Take an emotion like regret. Broken down, it is sadness, anger, self-pity, disappointment, and longing, all mixed together into a tangle … and it is your job as the author to untangle that mess for the reader. Can you SHOW such a complex emotion without actually using the word ‘regret’? There are several writing techniques that can assist you in this regard.
“Men become cannibals of their own hearts; remorse, regret, and restless impatience usurp the place of more wholesome feeling: everything seems better than that which is.”
Mary Shelley, Lodore – also published as The Beautiful Widow
First step to is to understand the emotion. I have to admit that I find Scott McCloud’s Making Comics can assist me at this point. McCloud is an illustrator and artist, but his breakdown of the underlying emotional palette to feelings like betrayal and horror is pure genius. I don’t always agree with his palette (I find it oversimplified, but then it is designed for comics), however it is a fabulous jumping off point. As the writer, you should know and understand best what your character is experiencing, so break it down.
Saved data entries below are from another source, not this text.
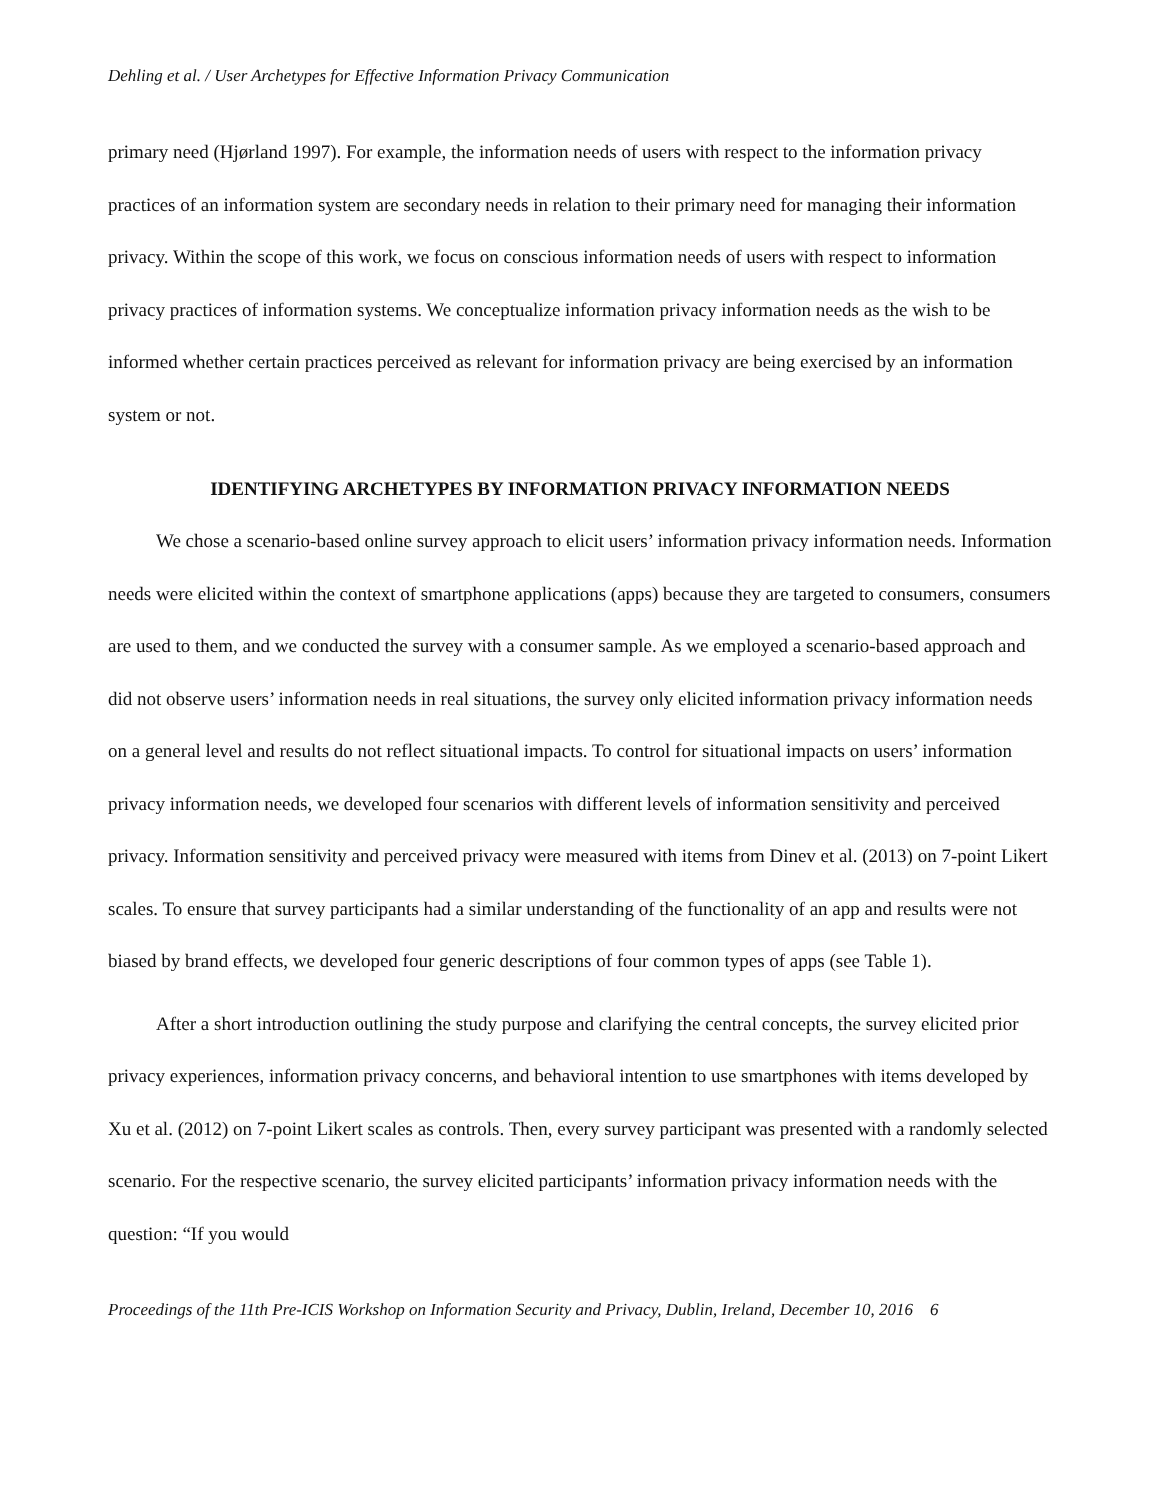Dehling et al. / User Archetypes for Effective Information Privacy Communication
primary need (Hjørland 1997). For example, the information needs of users with respect to the information privacy practices of an information system are secondary needs in relation to their primary need for managing their information privacy. Within the scope of this work, we focus on conscious information needs of users with respect to information privacy practices of information systems. We conceptualize information privacy information needs as the wish to be informed whether certain practices perceived as relevant for information privacy are being exercised by an information system or not.
IDENTIFYING ARCHETYPES BY INFORMATION PRIVACY INFORMATION NEEDS
We chose a scenario-based online survey approach to elicit users’ information privacy information needs. Information needs were elicited within the context of smartphone applications (apps) because they are targeted to consumers, consumers are used to them, and we conducted the survey with a consumer sample. As we employed a scenario-based approach and did not observe users’ information needs in real situations, the survey only elicited information privacy information needs on a general level and results do not reflect situational impacts. To control for situational impacts on users’ information privacy information needs, we developed four scenarios with different levels of information sensitivity and perceived privacy. Information sensitivity and perceived privacy were measured with items from Dinev et al. (2013) on 7-point Likert scales. To ensure that survey participants had a similar understanding of the functionality of an app and results were not biased by brand effects, we developed four generic descriptions of four common types of apps (see Table 1).
After a short introduction outlining the study purpose and clarifying the central concepts, the survey elicited prior privacy experiences, information privacy concerns, and behavioral intention to use smartphones with items developed by Xu et al. (2012) on 7-point Likert scales as controls. Then, every survey participant was presented with a randomly selected scenario. For the respective scenario, the survey elicited participants’ information privacy information needs with the question: “If you would
Proceedings of the 11th Pre-ICIS Workshop on Information Security and Privacy, Dublin, Ireland, December 10, 2016 6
Now, evoke that all that complex emotion using the five senses, the setting, and the actions of your character. For me, regret might be evoked by faded roses; the use of sepia tone in the light of the setting; tears and the metaphors of tears like pearls or rain; the breaking of a favourite cup or plate; the smell of mothballs lingering in the lace of unused wedding dress.
So, a scene meant to impart our character’s sense of regret might have:
• sadness, conjured by the sound of rain on a window pane,
• anger, symbolized by smouldering embers in a fireplace,
• self-pity, represented by your character looking through a photo album and weeping,
• disappointment, provoked by the missing piece of a jigsaw puzzle,
• longing, evoked by a handful of travel pamphlets on the coffee table.
“In history as in human life, regret does not bring back a lost moment and a thousand years will not recover something lost in a single hour.”
Stefan Zweig, Stellar Moments in Human History
Be subtle. Our character might not be feeling a passionate regret. The stronger the emotion, the more you can make such emotions overt. And yet you should remember that, sometimes, watercolours are more effective than neon lights.